Consignes
**1)** Répondez aux trois questions suivantes à partir de l'entretien sur l'aménagement de l'espace.
(a) Dans quel pays se trouve la maison de retraite citée en exemple ?
(b) Que dessine-t-on à la place des lignes droites ?
(c) Sur quel mot Cynthia Fleury et Antoine Fenouil s'arrêtent-ils ?
**2)** Rédigez la suite de l'entretien sur l'aménagement de l'espace en reprenant après sa dernière phrase.

NS : On invite des gens à se croiser, à être au service des uns par les autres. Je suis une infirmière et je vais m’occuper de cette personne là et dans cet endroit-là, ensuite je rentre chez moi, j’ai fini. Ce n’est pas vivre ensemble, c’est du service. Ça peut être différent : je vous donne un exemple, celui d’une maison de retraite en Suisse. Ce n’est pas la maison de retraite, comme on la connait. Mais le lieu de vie pour les plus anciens. Ils ont tout simplement installé ce lieu de vie au milieu des bureaux. Donc vous imaginez La Défence à Paris ou Wall Street : au milieu des immeubles de bureaux – avec du costume-cravate, avec cette manière d’être très stricte du banquier, du financier, de la réunion – et au milieu de tout ça vous avez un pâté des maisons et nos anciens qui se promènent. Parce que les anciens, ce n’est pas faux, ils ont besoin surtout de voir la vie le jour. Vous voyez que là on est en train de dessiner la société de demain. Je la pense donc au travers des murs, les rues, jardins, mobiliers, j’arrête de faire les lignes droites où des skate boards ou un vélo vont aller très vite, je dessine plutôt des grandes courbes qui amènent, à la fois de la douceur, mais aussi du partage. Parce que cassons la vitesse, et les piétons auront moins peur. Tout le monde sait cohabiter, mais il faut réaménager l’espace de manière à ce que la douceur s’installe, qu’elle s’instaure et qu’elle s’impose. Même si ce qui est régénérant pour l’un, peut être fatigant pour l’autre, il ne s’agit pas de l’interdire, ou punir quelqu’un, mais de faire une place à chacun.

DB: Ce que vous dites me fait penser de la quête d’une «vie bonne» défendant des biens communs, comme le silence, l’accès à l’horizon, le droit d’être vulnérable, le soin fait par la philosophe Cynthia Fleury et le designer Antoine Fenouil dans leurs ouvrage Ce qui ne peut être volé. Ils s’arrêtent sur le mot «bâtir», qui, au départ signifie «habiter», «demeurer», «séjourner». Cela confirme que l’humain, a été au centre de l’architecture naturellement depuis toujours, mais que l’on a, effectivement, oublié cela.

Extraits de données
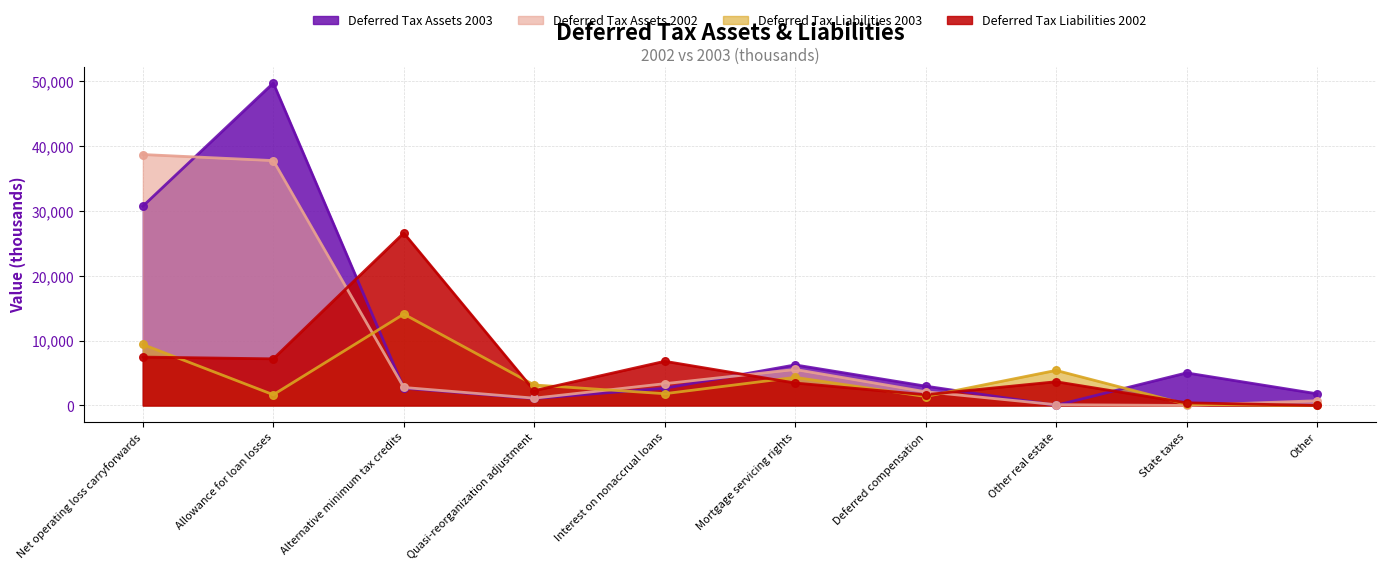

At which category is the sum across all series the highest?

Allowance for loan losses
* * *
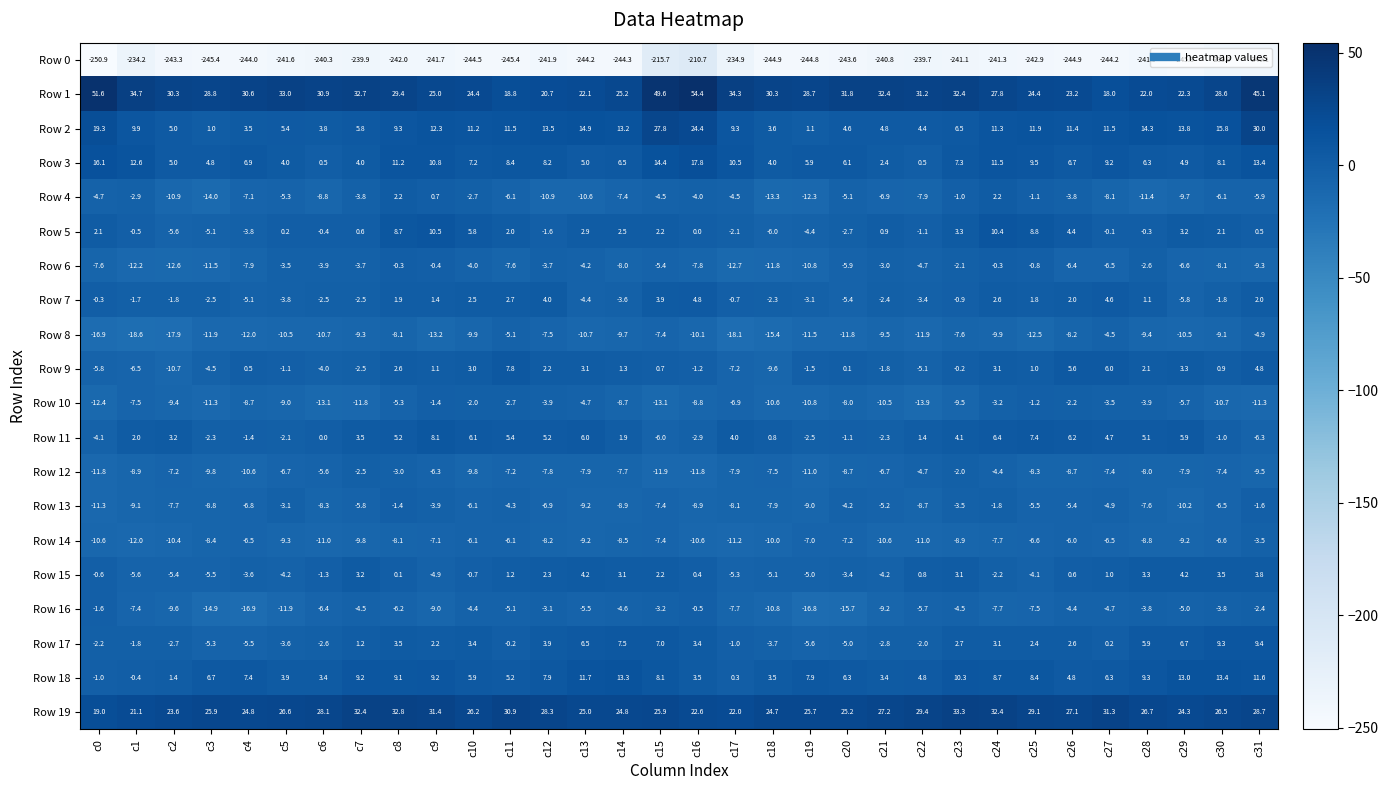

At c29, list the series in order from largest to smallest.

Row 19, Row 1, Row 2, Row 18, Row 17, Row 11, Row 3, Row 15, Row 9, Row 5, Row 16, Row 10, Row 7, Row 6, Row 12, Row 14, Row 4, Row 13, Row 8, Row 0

Réponses de l'exercice
**1)**
(a) En Suisse.
(b) De grandes courbes.
(c) Sur le mot «bâtir».

**2)**
 

NS : Je vous rejoins tout à fait. Le droit au silence, c’est quelque chose pour lequel je travaille énormément. Mais au droit au silence choisi, pas le silence subit. C’est toute la différence. Je dis qu’il faut que nous respections quatre fondamentaux d’un être humain. C’est le besoin de bonté et de beauté, le besoin de nature, le besoin d’un autre être humain. Sans l’autre et sans le regard de l’autre, sans épaule de l’autre, sans le bruit que fait l’autre, je n’existe pas, je tombe en dépression. On sait qu’en France la population souffre de solitude subie. Et enfin, le besoin d’être respecté aussi dans sa pluralité. Je suis plurielle dans mon corps, dans mes saisonnalités – l’été, le printemps, l’automne, l’hiver – mais aussi dans mes âges. D’abords je suis un bébé, après j’ai 10 ans, j’ai 20 ans, 50, 70 ans – donc je n’ai pas des mêmes envies, je n’ai pas de mêmes besoins, pas les mêmes attentes, je n’ai même pas les mêmes opinions. Si ces quatre dimensions sont respectées, quel que soit le projet, que ce soit une mairie, une maison, un lieu de travail, des parcs, des jardins, les quartiers, les villes entières, un être humain va bien. Et quand je dis qu’il va bien, j’extrapole au vivant qui va bien, avec l’oiseau qui retrouve toute sa place, l’insecte, la plante, … parce que, par là-même, on respecte l’écosophie. Et l’humain devient juste un élément d’un ensemble, d’un grand tout.

DB : C’est-à-dire, la ville inclusive, mais plus que de la ville inclusive, vous préférez parler de la ville «solidaire» .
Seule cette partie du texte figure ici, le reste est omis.